If there is no source equivalent to the set of constructor methods automatically provided, the documentation should say that.

As far as I can tell, the default constructors are equivalent to this for a parametric type:

struct S{T}
    x::T

    S{T}(x::T) where T = new{T}(x)
end
S{T}(x) where T = S{T}(convert(T, x)::T)
S(x::T) where T = S{T}(x)

The hand-inlined type inference in your definition of S(x) would only be correct for the simplest cases of precisely one field being precisely of the type of a type parameter. The last method, above, seems to handle all cases correctly.

However, this only applies to parametric types. Non-parametric types have a much simpler expansion, documented in https://github.com/JuliaLang/julia/pull/51253 . That PR doesn't provide the expansion for parametric types, which is already (incorrectly) documented in a later section of the document modified by that PR.

I'll modify that PR to better handle the case of parametric types, including the required conversion on the second constructor method, above.

timholy commented 1 year ago

The bug illustrated in the first code-block of https://github.com/JuliaServices/AutoHashEquals.jl/issues/49#issuecomment-1719326946 is fixed by the suggestion in the second code-block of https://github.com/JuliaServices/AutoHashEquals.jl/issues/49#issuecomment-1718312192,

function S269{T}(x) where T <: Integer
    y = convert(T, x)
    new(y, (Base).hash(y, 0xa63963209f14699e))
end

Try it; you'll see that adding a convert indeed makes a difference. What's crucial is that the conversion happens before the hash computation, not after; it doesn't much matter whether you achieve this by arranging the order in which constructors get called (if you have multiple constructors), or just get the logic right in a single constructor. That is to say, either you could have one constructor (the one in the code block above this paragraph) or several (the one in the final code-block of https://github.com/JuliaServices/AutoHashEquals.jl/issues/49#issuecomment-1719326946).
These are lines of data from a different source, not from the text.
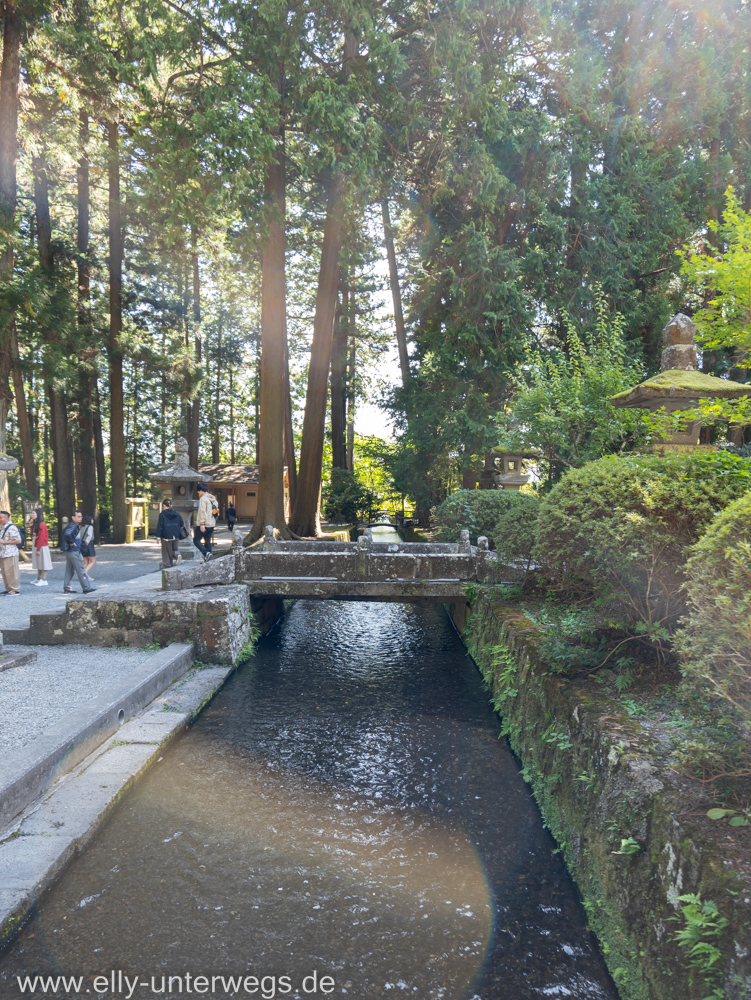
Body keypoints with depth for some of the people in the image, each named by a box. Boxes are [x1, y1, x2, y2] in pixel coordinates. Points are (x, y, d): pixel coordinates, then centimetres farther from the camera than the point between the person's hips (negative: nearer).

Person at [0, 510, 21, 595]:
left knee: (10, 572, -6)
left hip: (10, 554, -9)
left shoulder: (11, 528, -14)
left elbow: (18, 540, -17)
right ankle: (8, 589, 21)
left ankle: (15, 590, -1)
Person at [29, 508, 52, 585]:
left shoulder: (41, 524, -14)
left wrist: (38, 549, -16)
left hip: (42, 546, -9)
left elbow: (41, 538, -16)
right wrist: (31, 525, 4)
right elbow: (33, 535, 8)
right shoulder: (35, 524, 13)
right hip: (35, 546, 9)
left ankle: (44, 581, -3)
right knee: (39, 564, 12)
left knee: (43, 563, -4)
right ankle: (38, 579, 18)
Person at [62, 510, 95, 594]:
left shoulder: (75, 525, 15)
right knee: (80, 570, -5)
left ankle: (66, 588, 16)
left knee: (69, 570, 13)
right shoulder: (73, 526, -16)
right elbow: (67, 534, -35)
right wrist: (71, 542, -21)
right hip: (73, 551, -10)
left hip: (69, 551, 10)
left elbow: (65, 533, 31)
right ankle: (86, 588, -1)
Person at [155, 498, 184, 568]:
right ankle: (177, 554, -15)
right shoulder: (177, 514, 6)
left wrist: (158, 537, -5)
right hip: (176, 536, 3)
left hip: (166, 537, -3)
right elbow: (182, 524, 10)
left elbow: (160, 526, -8)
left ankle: (167, 567, 5)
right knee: (174, 549, 17)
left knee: (166, 552, 6)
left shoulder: (162, 514, -7)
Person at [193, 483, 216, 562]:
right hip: (211, 524, 8)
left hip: (204, 525, -8)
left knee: (196, 540, -1)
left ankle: (206, 553, -19)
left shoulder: (203, 499, -11)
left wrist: (202, 524, -21)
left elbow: (202, 512, -19)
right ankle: (207, 560, 11)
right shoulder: (213, 499, 16)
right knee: (207, 541, 12)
Focusing on counting the number of methods doesn't seem so important:

f(x) = 1
f(x::Int) = 1
f(x::Float64) = 1

This is three methods, but one would be forgiven for suggesting that one could delete the last two (and it's probably better if one does).
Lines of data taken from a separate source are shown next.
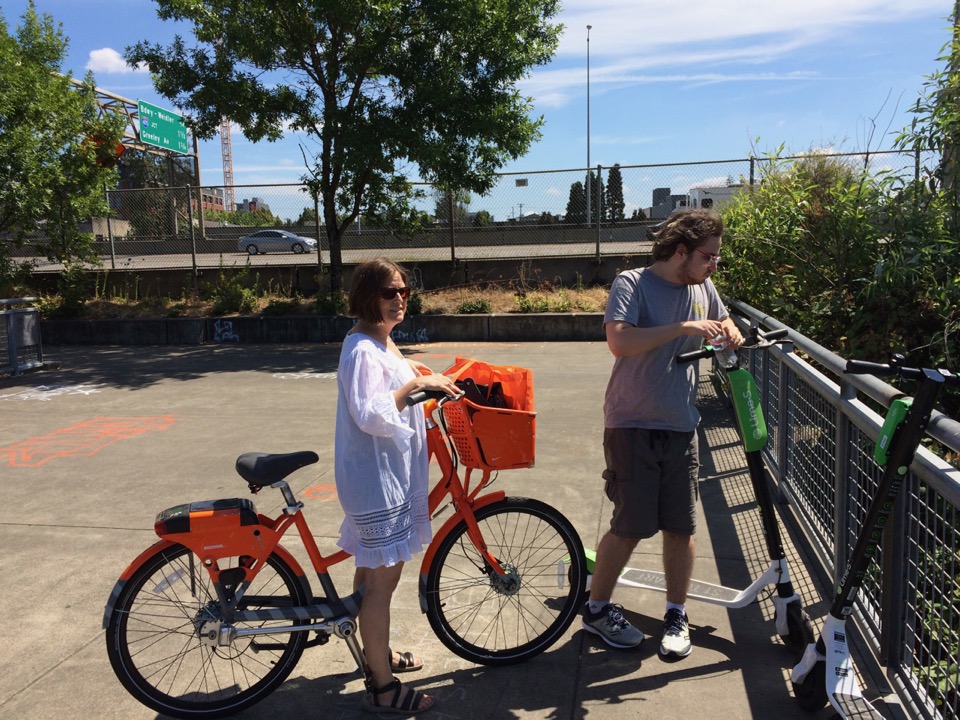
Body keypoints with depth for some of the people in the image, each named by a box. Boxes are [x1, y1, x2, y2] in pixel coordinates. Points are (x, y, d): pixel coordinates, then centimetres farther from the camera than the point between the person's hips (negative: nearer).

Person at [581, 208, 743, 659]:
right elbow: (619, 341, -27)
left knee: (681, 527, 8)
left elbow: (725, 322, 30)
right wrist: (684, 328, -24)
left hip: (681, 427, 6)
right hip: (632, 425, -5)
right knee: (631, 528, -1)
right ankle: (596, 608, 20)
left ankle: (677, 616, 26)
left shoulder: (703, 289, 10)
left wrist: (730, 333, 7)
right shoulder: (632, 284, -10)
timholy commented 1 year ago

For example, let's try the implementation I think you're advocating:

julia> struct CachedHash{T}
           x::T
           cachedhash::UInt

           CachedHash{T}(x::T) where T = new{T}(x, hash(x, 0xa63963209f14699e))
           CachedHash{T}(x) where T = new{T}(x, hash(x, 0xa63963209f14699e))
       end

julia> s1, s2 = CachedHash{Float32}(1.0), CachedHash{Float32}(1.0 + eps());

julia> dump(s1)
CachedHash{Float32}
  x: Float32 1.0f0
  cachedhash: UInt64 0x691e5307da57bbf4

julia> dump(s2)
CachedHash{Float32}
  x: Float32 1.0f0
  cachedhash: UInt64 0xc58b93505afe7c50

Oops. You have s1.x == s2.x but the cached hashes are different. Just having two methods and calling new from both of them doesn't magically fix a logic bug.
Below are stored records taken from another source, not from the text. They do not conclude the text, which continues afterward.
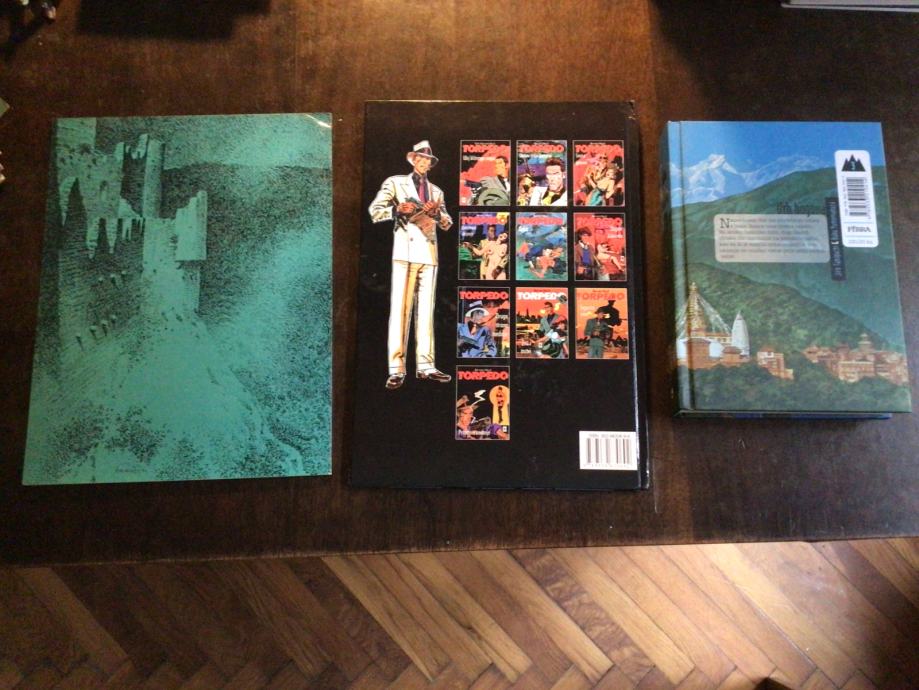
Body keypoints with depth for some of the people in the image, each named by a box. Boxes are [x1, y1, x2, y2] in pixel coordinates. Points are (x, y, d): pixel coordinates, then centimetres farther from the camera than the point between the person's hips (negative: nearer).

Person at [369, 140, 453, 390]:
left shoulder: (436, 191, 22)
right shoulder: (395, 182, 11)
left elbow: (447, 224, 15)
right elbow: (375, 211, 2)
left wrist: (437, 212, -5)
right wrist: (398, 209, -14)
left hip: (429, 254, 4)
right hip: (405, 252, -4)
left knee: (426, 310, 2)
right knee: (399, 309, -9)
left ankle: (425, 365, 4)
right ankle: (396, 369, -10)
gafter commented 1 year ago

@timholy The current behavior of AutoHashEquals is incorrect because it doesn't provide a set of constructors that are semantically equivalent to the default ones. This issue asks that to be corrected. I do not expect to make the error you suggest above in computing the hash code in the implementation of AutoHashEquals.jl, though I appreciate having it called to my attention so I can be sure to add tests.